Stated exercise: Please set out all of the rows below as a numbered list, omitting any blank lines.

Supplied data:
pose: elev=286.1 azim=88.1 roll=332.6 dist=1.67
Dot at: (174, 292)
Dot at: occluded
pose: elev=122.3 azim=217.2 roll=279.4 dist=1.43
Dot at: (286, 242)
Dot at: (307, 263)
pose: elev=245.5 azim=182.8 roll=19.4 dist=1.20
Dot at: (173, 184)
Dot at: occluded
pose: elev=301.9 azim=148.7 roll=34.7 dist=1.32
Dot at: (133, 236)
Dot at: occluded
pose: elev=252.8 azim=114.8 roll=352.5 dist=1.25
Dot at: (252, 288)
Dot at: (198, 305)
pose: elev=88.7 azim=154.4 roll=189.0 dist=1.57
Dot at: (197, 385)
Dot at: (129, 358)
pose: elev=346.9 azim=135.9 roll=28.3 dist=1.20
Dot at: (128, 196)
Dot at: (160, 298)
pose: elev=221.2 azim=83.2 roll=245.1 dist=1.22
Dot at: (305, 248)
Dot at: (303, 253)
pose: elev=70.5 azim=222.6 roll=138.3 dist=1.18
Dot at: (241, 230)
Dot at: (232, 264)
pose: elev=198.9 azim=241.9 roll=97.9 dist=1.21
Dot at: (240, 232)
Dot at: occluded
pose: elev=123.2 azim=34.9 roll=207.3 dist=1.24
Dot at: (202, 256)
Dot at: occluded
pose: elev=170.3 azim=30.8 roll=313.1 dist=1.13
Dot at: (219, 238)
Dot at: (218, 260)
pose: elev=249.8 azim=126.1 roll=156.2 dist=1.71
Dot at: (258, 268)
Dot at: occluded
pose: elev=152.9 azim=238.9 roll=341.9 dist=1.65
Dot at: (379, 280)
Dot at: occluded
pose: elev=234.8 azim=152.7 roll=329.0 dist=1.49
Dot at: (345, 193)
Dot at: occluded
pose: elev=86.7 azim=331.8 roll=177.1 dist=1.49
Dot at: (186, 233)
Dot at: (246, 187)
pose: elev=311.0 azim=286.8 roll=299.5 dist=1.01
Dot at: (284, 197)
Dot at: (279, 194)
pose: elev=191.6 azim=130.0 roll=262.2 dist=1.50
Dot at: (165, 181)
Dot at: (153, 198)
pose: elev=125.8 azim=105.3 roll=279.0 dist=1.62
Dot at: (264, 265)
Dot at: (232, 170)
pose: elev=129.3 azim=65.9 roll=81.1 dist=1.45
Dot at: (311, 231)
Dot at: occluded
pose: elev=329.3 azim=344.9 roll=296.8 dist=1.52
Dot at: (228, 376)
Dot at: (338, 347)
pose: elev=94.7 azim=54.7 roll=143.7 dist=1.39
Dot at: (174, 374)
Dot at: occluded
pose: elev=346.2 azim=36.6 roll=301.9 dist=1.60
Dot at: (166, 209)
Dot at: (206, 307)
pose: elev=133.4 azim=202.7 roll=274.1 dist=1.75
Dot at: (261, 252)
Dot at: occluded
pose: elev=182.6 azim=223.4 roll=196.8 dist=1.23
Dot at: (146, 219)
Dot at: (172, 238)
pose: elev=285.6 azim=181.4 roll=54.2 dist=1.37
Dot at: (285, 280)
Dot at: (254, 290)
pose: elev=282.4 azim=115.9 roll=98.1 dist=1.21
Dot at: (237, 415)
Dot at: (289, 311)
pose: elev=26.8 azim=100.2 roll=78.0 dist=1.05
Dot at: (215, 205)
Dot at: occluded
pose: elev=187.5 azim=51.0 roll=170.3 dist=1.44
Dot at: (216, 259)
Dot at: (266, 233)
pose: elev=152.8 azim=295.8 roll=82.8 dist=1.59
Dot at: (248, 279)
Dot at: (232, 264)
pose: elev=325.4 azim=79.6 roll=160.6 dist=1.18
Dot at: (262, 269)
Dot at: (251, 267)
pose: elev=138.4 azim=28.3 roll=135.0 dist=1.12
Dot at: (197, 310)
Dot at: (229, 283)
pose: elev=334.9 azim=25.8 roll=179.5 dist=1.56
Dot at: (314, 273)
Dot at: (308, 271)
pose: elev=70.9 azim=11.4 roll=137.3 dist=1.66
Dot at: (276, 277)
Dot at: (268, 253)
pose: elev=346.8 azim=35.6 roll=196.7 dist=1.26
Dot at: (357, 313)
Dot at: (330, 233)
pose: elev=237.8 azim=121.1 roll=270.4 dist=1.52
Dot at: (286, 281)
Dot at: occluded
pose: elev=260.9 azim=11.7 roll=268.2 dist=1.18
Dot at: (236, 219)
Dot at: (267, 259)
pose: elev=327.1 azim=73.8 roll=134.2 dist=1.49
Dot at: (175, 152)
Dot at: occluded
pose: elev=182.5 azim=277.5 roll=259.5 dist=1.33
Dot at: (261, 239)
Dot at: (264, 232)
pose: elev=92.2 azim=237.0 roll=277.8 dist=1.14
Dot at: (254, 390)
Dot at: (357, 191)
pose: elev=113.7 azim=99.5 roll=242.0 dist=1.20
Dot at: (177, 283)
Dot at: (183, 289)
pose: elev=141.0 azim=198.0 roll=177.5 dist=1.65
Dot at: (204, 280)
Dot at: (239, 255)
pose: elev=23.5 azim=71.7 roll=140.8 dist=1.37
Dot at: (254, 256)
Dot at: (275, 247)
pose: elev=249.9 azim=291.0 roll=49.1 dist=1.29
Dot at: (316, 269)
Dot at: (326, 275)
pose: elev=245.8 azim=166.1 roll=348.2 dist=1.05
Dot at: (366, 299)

Expected answer:
1. pose: elev=286.1 azim=88.1 roll=332.6 dist=1.67
2. Dot at: (174, 292)
3. Dot at: occluded
4. pose: elev=122.3 azim=217.2 roll=279.4 dist=1.43
5. Dot at: (286, 242)
6. Dot at: (307, 263)
7. pose: elev=245.5 azim=182.8 roll=19.4 dist=1.20
8. Dot at: (173, 184)
9. Dot at: occluded
10. pose: elev=301.9 azim=148.7 roll=34.7 dist=1.32
11. Dot at: (133, 236)
12. Dot at: occluded
13. pose: elev=252.8 azim=114.8 roll=352.5 dist=1.25
14. Dot at: (252, 288)
15. Dot at: (198, 305)
16. pose: elev=88.7 azim=154.4 roll=189.0 dist=1.57
17. Dot at: (197, 385)
18. Dot at: (129, 358)
19. pose: elev=346.9 azim=135.9 roll=28.3 dist=1.20
20. Dot at: (128, 196)
21. Dot at: (160, 298)
22. pose: elev=221.2 azim=83.2 roll=245.1 dist=1.22
23. Dot at: (305, 248)
24. Dot at: (303, 253)
25. pose: elev=70.5 azim=222.6 roll=138.3 dist=1.18
26. Dot at: (241, 230)
27. Dot at: (232, 264)
28. pose: elev=198.9 azim=241.9 roll=97.9 dist=1.21
29. Dot at: (240, 232)
30. Dot at: occluded
31. pose: elev=123.2 azim=34.9 roll=207.3 dist=1.24
32. Dot at: (202, 256)
33. Dot at: occluded
34. pose: elev=170.3 azim=30.8 roll=313.1 dist=1.13
35. Dot at: (219, 238)
36. Dot at: (218, 260)
37. pose: elev=249.8 azim=126.1 roll=156.2 dist=1.71
38. Dot at: (258, 268)
39. Dot at: occluded
40. pose: elev=152.9 azim=238.9 roll=341.9 dist=1.65
41. Dot at: (379, 280)
42. Dot at: occluded
43. pose: elev=234.8 azim=152.7 roll=329.0 dist=1.49
44. Dot at: (345, 193)
45. Dot at: occluded
46. pose: elev=86.7 azim=331.8 roll=177.1 dist=1.49
47. Dot at: (186, 233)
48. Dot at: (246, 187)
49. pose: elev=311.0 azim=286.8 roll=299.5 dist=1.01
50. Dot at: (284, 197)
51. Dot at: (279, 194)
52. pose: elev=191.6 azim=130.0 roll=262.2 dist=1.50
53. Dot at: (165, 181)
54. Dot at: (153, 198)
55. pose: elev=125.8 azim=105.3 roll=279.0 dist=1.62
56. Dot at: (264, 265)
57. Dot at: (232, 170)
58. pose: elev=129.3 azim=65.9 roll=81.1 dist=1.45
59. Dot at: (311, 231)
60. Dot at: occluded
61. pose: elev=329.3 azim=344.9 roll=296.8 dist=1.52
62. Dot at: (228, 376)
63. Dot at: (338, 347)
64. pose: elev=94.7 azim=54.7 roll=143.7 dist=1.39
65. Dot at: (174, 374)
66. Dot at: occluded
67. pose: elev=346.2 azim=36.6 roll=301.9 dist=1.60
68. Dot at: (166, 209)
69. Dot at: (206, 307)
70. pose: elev=133.4 azim=202.7 roll=274.1 dist=1.75
71. Dot at: (261, 252)
72. Dot at: occluded
73. pose: elev=182.6 azim=223.4 roll=196.8 dist=1.23
74. Dot at: (146, 219)
75. Dot at: (172, 238)
76. pose: elev=285.6 azim=181.4 roll=54.2 dist=1.37
77. Dot at: (285, 280)
78. Dot at: (254, 290)
79. pose: elev=282.4 azim=115.9 roll=98.1 dist=1.21
80. Dot at: (237, 415)
81. Dot at: (289, 311)
82. pose: elev=26.8 azim=100.2 roll=78.0 dist=1.05
83. Dot at: (215, 205)
84. Dot at: occluded
85. pose: elev=187.5 azim=51.0 roll=170.3 dist=1.44
86. Dot at: (216, 259)
87. Dot at: (266, 233)
88. pose: elev=152.8 azim=295.8 roll=82.8 dist=1.59
89. Dot at: (248, 279)
90. Dot at: (232, 264)
91. pose: elev=325.4 azim=79.6 roll=160.6 dist=1.18
92. Dot at: (262, 269)
93. Dot at: (251, 267)
94. pose: elev=138.4 azim=28.3 roll=135.0 dist=1.12
95. Dot at: (197, 310)
96. Dot at: (229, 283)
97. pose: elev=334.9 azim=25.8 roll=179.5 dist=1.56
98. Dot at: (314, 273)
99. Dot at: (308, 271)
100. pose: elev=70.9 azim=11.4 roll=137.3 dist=1.66
101. Dot at: (276, 277)
102. Dot at: (268, 253)
103. pose: elev=346.8 azim=35.6 roll=196.7 dist=1.26
104. Dot at: (357, 313)
105. Dot at: (330, 233)
106. pose: elev=237.8 azim=121.1 roll=270.4 dist=1.52
107. Dot at: (286, 281)
108. Dot at: occluded
109. pose: elev=260.9 azim=11.7 roll=268.2 dist=1.18
110. Dot at: (236, 219)
111. Dot at: (267, 259)
112. pose: elev=327.1 azim=73.8 roll=134.2 dist=1.49
113. Dot at: (175, 152)
114. Dot at: occluded
115. pose: elev=182.5 azim=277.5 roll=259.5 dist=1.33
116. Dot at: (261, 239)
117. Dot at: (264, 232)
118. pose: elev=92.2 azim=237.0 roll=277.8 dist=1.14
119. Dot at: (254, 390)
120. Dot at: (357, 191)
121. pose: elev=113.7 azim=99.5 roll=242.0 dist=1.20
122. Dot at: (177, 283)
123. Dot at: (183, 289)
124. pose: elev=141.0 azim=198.0 roll=177.5 dist=1.65
125. Dot at: (204, 280)
126. Dot at: (239, 255)
127. pose: elev=23.5 azim=71.7 roll=140.8 dist=1.37
128. Dot at: (254, 256)
129. Dot at: (275, 247)
130. pose: elev=249.9 azim=291.0 roll=49.1 dist=1.29
131. Dot at: (316, 269)
132. Dot at: (326, 275)
133. pose: elev=245.8 azim=166.1 roll=348.2 dist=1.05
134. Dot at: (366, 299)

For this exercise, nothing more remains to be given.